## Dataset excerpt
>> START

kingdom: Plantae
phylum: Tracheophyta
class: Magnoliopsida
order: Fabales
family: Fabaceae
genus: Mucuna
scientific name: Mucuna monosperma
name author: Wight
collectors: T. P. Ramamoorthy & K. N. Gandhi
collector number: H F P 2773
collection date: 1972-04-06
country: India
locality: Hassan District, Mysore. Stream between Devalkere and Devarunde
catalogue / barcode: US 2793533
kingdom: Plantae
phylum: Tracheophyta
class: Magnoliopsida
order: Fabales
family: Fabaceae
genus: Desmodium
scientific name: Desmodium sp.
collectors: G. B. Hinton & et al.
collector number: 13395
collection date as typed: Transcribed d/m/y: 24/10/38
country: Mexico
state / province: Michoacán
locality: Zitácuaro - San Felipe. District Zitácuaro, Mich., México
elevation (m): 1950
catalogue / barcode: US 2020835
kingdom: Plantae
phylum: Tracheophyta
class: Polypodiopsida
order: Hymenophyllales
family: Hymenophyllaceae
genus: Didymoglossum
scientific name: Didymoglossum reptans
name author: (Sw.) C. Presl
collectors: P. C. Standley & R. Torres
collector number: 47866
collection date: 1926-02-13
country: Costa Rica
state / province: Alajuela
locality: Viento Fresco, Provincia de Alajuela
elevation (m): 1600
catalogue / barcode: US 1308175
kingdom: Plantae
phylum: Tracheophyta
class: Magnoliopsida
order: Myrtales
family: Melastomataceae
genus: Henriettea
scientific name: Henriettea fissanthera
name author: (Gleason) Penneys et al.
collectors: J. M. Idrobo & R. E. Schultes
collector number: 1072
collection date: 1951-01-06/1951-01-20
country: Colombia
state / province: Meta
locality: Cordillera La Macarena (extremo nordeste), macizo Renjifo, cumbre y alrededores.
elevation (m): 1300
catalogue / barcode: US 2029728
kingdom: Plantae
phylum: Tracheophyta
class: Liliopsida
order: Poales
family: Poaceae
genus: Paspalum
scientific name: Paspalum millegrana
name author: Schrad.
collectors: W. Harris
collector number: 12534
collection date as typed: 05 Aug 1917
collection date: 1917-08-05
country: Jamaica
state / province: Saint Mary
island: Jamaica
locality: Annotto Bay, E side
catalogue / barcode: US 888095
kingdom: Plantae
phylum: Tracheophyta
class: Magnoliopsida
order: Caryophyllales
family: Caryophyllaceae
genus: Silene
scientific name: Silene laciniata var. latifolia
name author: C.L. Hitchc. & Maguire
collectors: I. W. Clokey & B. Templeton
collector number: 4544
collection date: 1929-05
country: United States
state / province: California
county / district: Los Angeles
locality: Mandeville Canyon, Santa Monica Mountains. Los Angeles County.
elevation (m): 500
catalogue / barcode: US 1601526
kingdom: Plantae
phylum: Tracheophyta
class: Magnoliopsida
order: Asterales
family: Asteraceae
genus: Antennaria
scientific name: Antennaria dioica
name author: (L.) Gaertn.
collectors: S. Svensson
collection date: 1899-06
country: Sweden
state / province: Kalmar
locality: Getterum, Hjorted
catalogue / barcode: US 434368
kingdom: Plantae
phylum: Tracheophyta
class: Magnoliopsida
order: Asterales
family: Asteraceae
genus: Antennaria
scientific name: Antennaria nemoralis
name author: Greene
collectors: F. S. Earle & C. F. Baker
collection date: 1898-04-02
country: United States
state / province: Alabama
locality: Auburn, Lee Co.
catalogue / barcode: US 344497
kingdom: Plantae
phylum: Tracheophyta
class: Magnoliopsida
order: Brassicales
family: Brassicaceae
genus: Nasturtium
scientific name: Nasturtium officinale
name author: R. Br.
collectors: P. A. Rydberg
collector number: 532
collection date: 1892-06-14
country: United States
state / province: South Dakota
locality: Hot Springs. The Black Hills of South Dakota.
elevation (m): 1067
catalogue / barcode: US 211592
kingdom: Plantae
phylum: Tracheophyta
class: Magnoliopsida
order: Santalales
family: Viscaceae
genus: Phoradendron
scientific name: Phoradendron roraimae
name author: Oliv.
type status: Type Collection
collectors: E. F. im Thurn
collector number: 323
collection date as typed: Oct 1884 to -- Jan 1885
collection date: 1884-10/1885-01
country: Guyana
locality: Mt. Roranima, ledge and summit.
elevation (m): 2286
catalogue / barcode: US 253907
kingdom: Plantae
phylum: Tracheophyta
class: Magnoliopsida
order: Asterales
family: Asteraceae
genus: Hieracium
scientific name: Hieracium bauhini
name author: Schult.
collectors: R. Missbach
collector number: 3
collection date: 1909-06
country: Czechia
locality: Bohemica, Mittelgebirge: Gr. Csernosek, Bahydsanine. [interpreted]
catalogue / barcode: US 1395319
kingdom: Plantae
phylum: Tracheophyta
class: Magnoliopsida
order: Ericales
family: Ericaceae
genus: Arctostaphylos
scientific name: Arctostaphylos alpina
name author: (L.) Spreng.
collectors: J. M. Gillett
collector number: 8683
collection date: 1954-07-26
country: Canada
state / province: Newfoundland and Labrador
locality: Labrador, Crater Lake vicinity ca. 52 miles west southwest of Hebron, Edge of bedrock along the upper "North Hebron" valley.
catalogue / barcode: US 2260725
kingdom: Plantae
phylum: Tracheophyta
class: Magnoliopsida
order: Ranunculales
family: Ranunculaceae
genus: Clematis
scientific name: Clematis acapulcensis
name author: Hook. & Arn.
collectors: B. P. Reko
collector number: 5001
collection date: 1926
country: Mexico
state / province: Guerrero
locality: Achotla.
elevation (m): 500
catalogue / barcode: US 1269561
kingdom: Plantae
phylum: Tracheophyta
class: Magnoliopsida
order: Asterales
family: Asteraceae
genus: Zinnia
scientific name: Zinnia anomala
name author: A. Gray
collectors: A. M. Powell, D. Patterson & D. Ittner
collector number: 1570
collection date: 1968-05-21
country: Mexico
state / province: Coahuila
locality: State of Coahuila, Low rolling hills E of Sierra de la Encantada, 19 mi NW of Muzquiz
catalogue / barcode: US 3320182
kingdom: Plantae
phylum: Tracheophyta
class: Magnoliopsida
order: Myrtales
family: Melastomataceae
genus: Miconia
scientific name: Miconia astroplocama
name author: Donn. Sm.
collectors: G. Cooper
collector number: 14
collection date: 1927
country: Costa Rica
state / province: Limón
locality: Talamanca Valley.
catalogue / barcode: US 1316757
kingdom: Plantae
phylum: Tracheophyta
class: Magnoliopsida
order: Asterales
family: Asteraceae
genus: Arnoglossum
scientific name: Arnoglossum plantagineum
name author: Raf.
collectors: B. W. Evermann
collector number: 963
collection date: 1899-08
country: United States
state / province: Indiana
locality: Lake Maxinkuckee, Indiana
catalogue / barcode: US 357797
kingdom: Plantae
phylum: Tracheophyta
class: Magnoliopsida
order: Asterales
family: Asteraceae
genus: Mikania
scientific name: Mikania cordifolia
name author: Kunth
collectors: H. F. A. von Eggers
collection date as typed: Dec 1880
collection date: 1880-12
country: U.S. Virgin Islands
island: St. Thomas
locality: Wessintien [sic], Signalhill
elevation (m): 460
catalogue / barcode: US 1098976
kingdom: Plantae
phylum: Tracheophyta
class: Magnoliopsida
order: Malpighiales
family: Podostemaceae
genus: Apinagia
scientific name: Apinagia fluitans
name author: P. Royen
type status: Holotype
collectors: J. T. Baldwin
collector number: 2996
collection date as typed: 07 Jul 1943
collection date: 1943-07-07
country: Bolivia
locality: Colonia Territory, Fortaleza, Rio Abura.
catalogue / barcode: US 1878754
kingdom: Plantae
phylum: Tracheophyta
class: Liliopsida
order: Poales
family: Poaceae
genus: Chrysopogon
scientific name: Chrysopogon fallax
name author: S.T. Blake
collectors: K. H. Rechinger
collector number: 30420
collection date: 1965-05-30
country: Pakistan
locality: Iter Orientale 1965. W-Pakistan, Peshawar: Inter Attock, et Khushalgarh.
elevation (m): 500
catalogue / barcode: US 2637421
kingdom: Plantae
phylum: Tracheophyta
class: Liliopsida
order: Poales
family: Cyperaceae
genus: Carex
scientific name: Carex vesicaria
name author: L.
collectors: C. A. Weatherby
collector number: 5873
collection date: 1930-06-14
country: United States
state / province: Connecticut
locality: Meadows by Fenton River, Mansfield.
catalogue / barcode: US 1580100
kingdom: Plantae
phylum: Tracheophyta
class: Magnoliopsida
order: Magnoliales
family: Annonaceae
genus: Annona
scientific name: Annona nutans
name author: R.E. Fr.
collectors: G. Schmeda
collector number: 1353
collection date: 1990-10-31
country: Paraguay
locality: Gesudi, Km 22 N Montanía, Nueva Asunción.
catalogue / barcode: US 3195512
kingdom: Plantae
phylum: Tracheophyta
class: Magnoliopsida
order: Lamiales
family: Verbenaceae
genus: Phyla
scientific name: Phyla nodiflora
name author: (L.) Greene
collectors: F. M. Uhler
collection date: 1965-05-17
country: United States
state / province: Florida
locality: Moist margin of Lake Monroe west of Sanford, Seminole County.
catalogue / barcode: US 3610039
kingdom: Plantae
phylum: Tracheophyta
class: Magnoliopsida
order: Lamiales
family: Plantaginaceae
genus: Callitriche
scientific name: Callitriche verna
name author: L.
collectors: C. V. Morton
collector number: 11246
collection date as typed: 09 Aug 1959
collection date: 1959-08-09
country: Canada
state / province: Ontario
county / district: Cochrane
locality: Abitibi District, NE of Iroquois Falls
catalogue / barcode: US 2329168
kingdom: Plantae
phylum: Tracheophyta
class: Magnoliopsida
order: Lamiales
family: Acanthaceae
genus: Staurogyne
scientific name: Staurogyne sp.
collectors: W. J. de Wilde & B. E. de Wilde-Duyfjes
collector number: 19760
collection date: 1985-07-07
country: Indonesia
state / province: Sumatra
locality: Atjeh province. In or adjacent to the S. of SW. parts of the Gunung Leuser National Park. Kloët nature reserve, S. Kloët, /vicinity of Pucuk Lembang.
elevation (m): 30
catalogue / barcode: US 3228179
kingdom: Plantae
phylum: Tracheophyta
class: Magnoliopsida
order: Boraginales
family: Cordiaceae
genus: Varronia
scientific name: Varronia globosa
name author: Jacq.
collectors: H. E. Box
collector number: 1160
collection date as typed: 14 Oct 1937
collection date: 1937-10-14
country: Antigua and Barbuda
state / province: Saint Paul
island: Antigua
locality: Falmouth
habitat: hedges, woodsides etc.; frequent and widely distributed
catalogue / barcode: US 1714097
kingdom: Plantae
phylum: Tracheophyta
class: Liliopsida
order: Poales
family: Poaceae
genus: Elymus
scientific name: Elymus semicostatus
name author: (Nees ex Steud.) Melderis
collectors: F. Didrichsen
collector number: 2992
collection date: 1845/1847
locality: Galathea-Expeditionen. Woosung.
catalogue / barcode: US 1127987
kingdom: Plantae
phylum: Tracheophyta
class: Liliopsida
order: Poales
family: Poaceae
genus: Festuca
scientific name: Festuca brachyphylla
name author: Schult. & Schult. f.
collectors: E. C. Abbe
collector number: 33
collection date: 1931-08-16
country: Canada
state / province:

>> END

## WORK TO DO
Copy the rows from the start of the dataset excerpt through the line that contains "state / province: Michoacán", swapping "collectors" for "gatherers" and leaving everything else unchanged.

## ANSWER TO THE TASK
kingdom: Plantae
phylum: Tracheophyta
class: Magnoliopsida
order: Fabales
family: Fabaceae
genus: Mucuna
scientific name: Mucuna monosperma
name author: Wight
gatherers: T. P. Ramamoorthy & K. N. Gandhi
collector number: H F P 2773
collection date: 1972-04-06
country: India
locality: Hassan District, Mysore. Stream between Devalkere and Devarunde
catalogue / barcode: US 2793533
kingdom: Plantae
phylum: Tracheophyta
class: Magnoliopsida
order: Fabales
family: Fabaceae
genus: Desmodium
scientific name: Desmodium sp.
gatherers: G. B. Hinton & et al.
collector number: 13395
collection date as typed: Transcribed d/m/y: 24/10/38
country: Mexico
state / province: Michoacán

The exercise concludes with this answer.